What the exercise asks ::
Answer these questions using the text below on quantum dots:
(a) In which journal and on what date were the findings published?
(b) Of how many atoms does a quantum dot consist?
(c) Close to what were the quantum dots positioned when their photon emission was recorded?

Supplied text ::
Researchers from the Quantum Photonics Group at DTU Fotonik in collaboration with the Niels Bohr Institute, University of Copenhagen surprise the scientific world with the discovery that light emission from solid-state photon emitters, the so-called quantum dots, is fundamentally different than hitherto believed. The new insight may find important applications as a way to improve efficiency of quantum information devices. Their findings are published on December 19th 2010 in Nature Physics.

Today it is possible to fabricate and tailor highly efficient light sources that emit a single photon at a time, which constitutes the fundamental unit of light. Such emitters are referred to as quantum dots and consist of thousands of atoms. Despite the expectations reflected in this terminology, quantum dots cannot be described as point sources of light, which leads to the surprising conclusion: quantum dots are not dots!

This new insight was realized by experimentally recording photon emission from quantum dots positioned close to a metallic mirror. Point sources of light have the same properties whether or not they are flipped upside down, and this was expected to be the case for quantum dots as well. However, this fundamental symmetry was found to be violated in the experiments at DTU where a very pronounced dependence of the photon emission on the orientation of the quantum dots was observed.

Dataset entries ::
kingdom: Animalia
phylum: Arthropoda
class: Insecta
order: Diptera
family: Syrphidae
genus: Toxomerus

Written solution ::
(a) Nature Physics, on December 19th 2010.
(b) Thousands of atoms.
(c) A metallic mirror.